Et si je n’arrive pas encore à vous convaincre que toutes et tous, ici présents, nous sommes en devenir de sainteté, laissez-vous toucher par les lectures que nous avons écoutées. L’apocalypse de Jean, terme qui veut dire « révélation » et non pas « catastrophe » dans le langage biblique, nous révèle précisément que le nombre de saints ne pourra jamais être calculé, tant ce nombre est grand (et c’est un scientifique qui vous parle !) car les saints constituent « une foule immense que nul ne peut dénombrer ». Impossible, tellement ils sont nombreux. Toutes et tous, en cherchant à suivre tant bien que mal le chemin des Béatitudes, nous nous retrouverons, de toutes races, peuples et langues, avec les 144000, chiffre symbolique qui signifie la totalité d’Israël, le peuple choisi par Dieu pour préparer son incarnation et sa révélation en Jésus-Christ.
Vous me direz alors : peut-être que je ne fais pas assez de bien autour de moi, peut-être que mon fardeau est trop lourd sur terre, que les Béatitudes restent encore un parcours trop exigeant, que la sainteté est trop loin de moi.

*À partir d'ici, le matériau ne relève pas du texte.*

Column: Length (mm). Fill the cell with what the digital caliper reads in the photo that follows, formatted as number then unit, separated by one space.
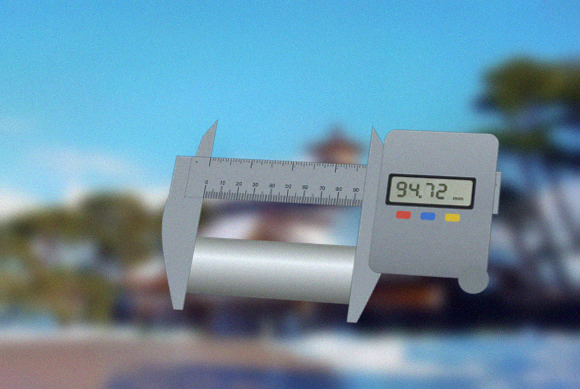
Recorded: 94.72 mm
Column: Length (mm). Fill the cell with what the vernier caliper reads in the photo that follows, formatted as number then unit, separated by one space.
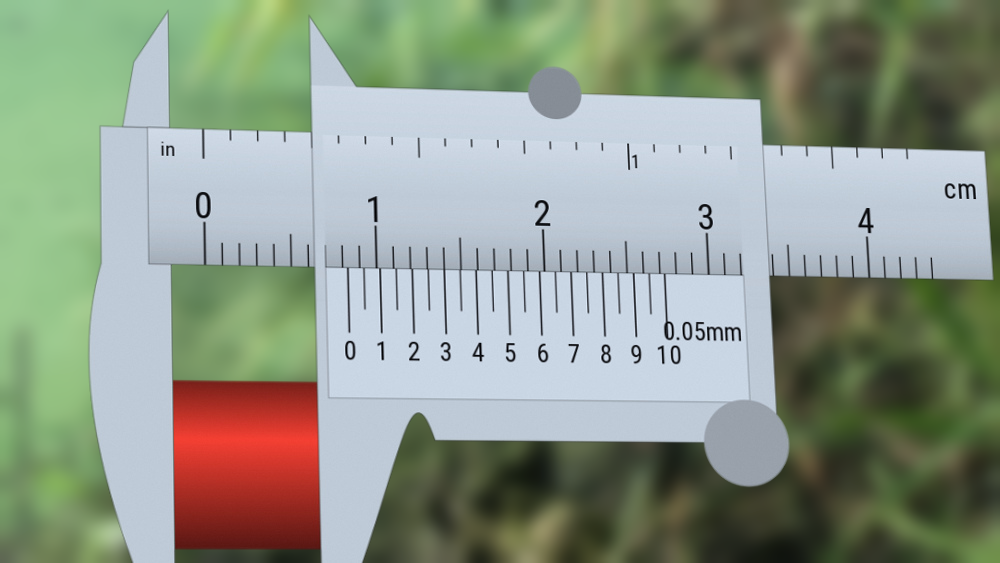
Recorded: 8.3 mm
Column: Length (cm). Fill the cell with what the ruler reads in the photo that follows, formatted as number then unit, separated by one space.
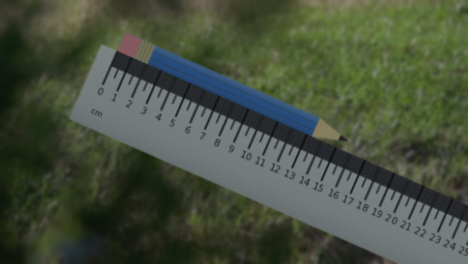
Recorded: 15.5 cm
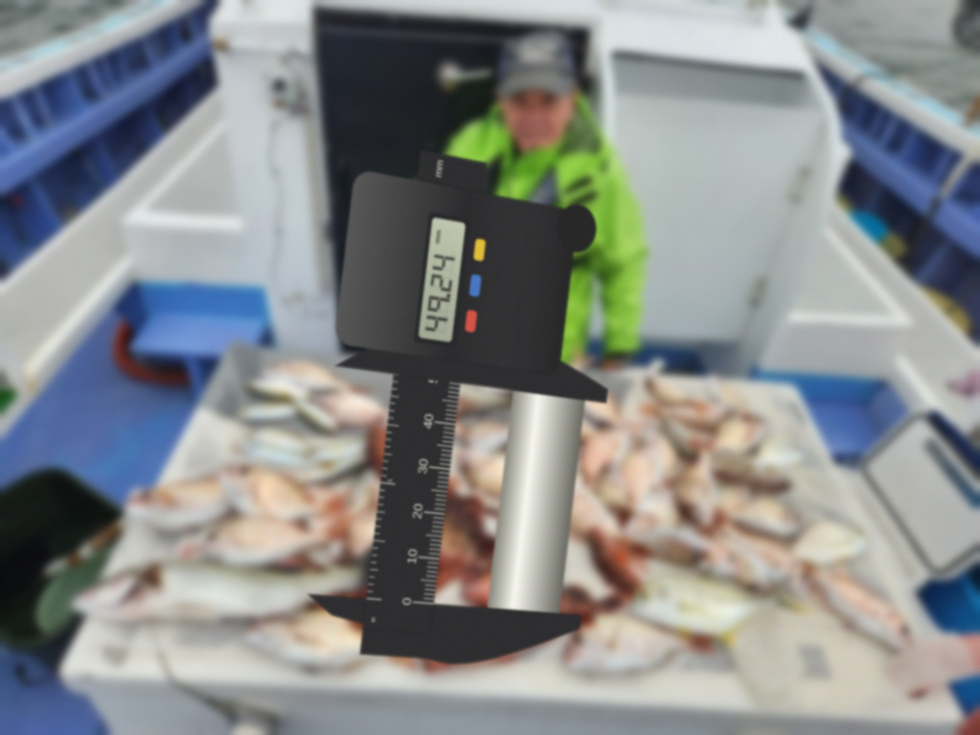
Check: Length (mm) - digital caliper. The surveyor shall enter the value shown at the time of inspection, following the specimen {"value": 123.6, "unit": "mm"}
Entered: {"value": 49.24, "unit": "mm"}
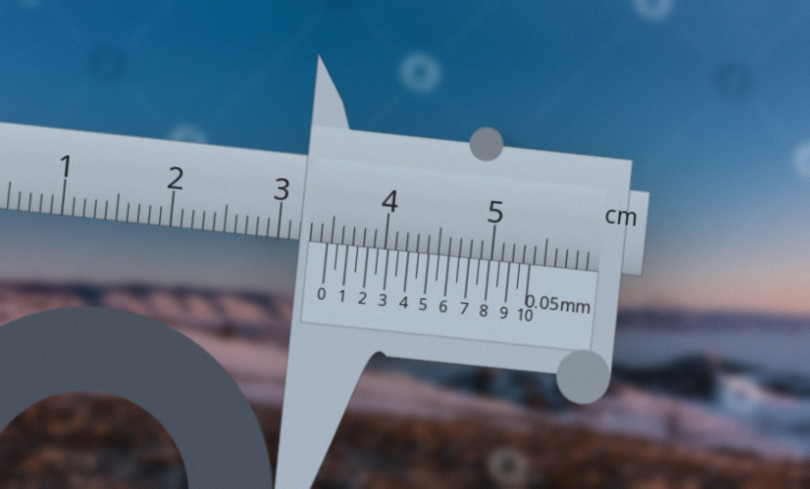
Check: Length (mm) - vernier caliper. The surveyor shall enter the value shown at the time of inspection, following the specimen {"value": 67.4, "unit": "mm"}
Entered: {"value": 34.6, "unit": "mm"}
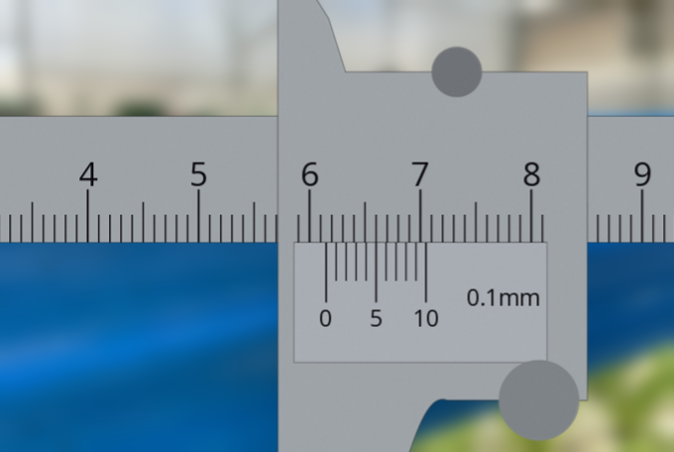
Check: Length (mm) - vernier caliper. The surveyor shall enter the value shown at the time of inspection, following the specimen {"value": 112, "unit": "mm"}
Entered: {"value": 61.5, "unit": "mm"}
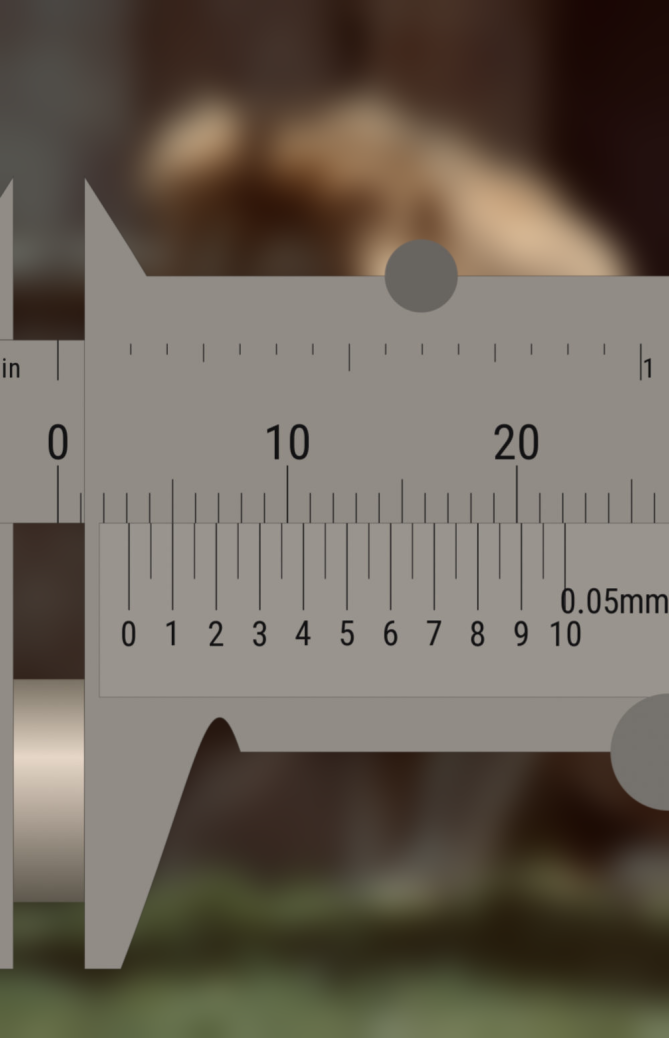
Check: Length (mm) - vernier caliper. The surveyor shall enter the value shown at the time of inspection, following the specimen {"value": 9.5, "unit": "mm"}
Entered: {"value": 3.10, "unit": "mm"}
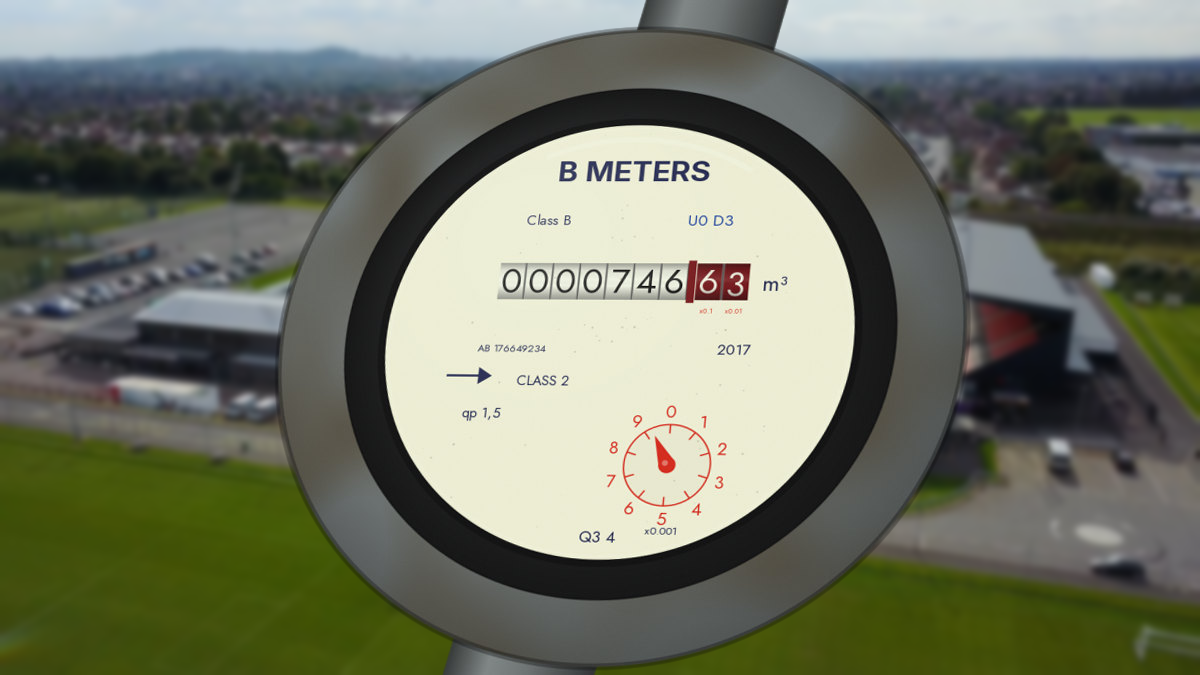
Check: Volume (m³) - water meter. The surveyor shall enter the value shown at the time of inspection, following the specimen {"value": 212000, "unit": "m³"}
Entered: {"value": 746.629, "unit": "m³"}
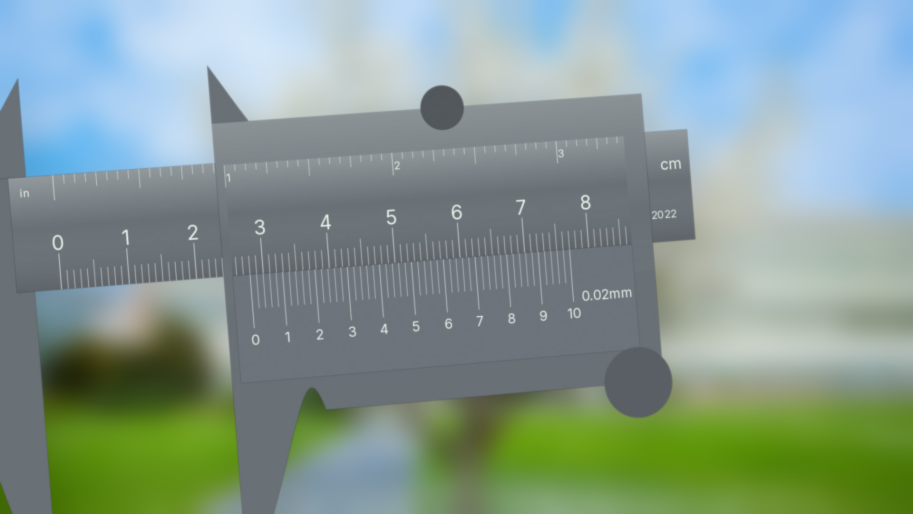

Je me décourage. Alors je vous dis en m’appuyant sur les Béatitudes : ne voyez pas la sainteté comme un but à atteindre, un idéal hors de portée. Ne vous attachez pas aux principes de nos sociétés qui livrent un culte à la réussite, reléguant ceux qui échouent dans les tréfonds de l’oubli et du mépris. Dieu a déposé en chacun de nous tout ce qui est nécessaire pour faire advenir la sainteté dans notre vie quotidienne : c’est ce qui est au fond du cœur et qui guide notre actes, nos paroles, et cela ne se sépare jamais de nous. Personne ne pourra vous l’enlever ni l’abimer. C’est quelque chose d’indestructible, donc éternel. Le monde aura une fin, mais la vie qui est en chacune et chacun de nous n’aura pas de fin.
Et je suis même convaincu que l’amour de Dieu est tel qu’il nous attendra toujours avec bonté sur le seuil de sa porte. Même après notre mort, il nous sera donné un temps de sanctification, pour ajuster notre être à la vie divine qui nous attend. C’est ce que la tradition de l’Eglise appelle le purgatoire. Ce mot semble dépassé, désuet et inquiétant car on le comprend comme un temps de purge, de remords voire de souffrance. Il n’en est rien. Dieu respecte tellement notre personne et notre vécu qu’il est comme l’hôte qui attend le marcheur aperçu au loin depuis le seuil de sa maison où il va l’accueillir, lui ouvrant ses bras et son cœur. Le purgatoire, mot difficile, est un temps qui sera proposé à chacun pour finir de s’approcher et de s’ajuster, dans la joie, la sérénité et la paix, pour devenir semblable à Dieu car alors nous le verrons tel qu’il est, nous dit Jean.
En venant ici, vous avez laissé votre maison, le bruit, les divertissements, les tentations. Vous êtes venus avec vos joies et vos peines, vos souffrances, vos fardeaux et vos limites. Déposez les un instant aux pieds du Seigneur, à l’autel, écoutez ce que Dieu a inscrit en vos cœurs et que les Béatitudes expriment, et vous serez rassasiés.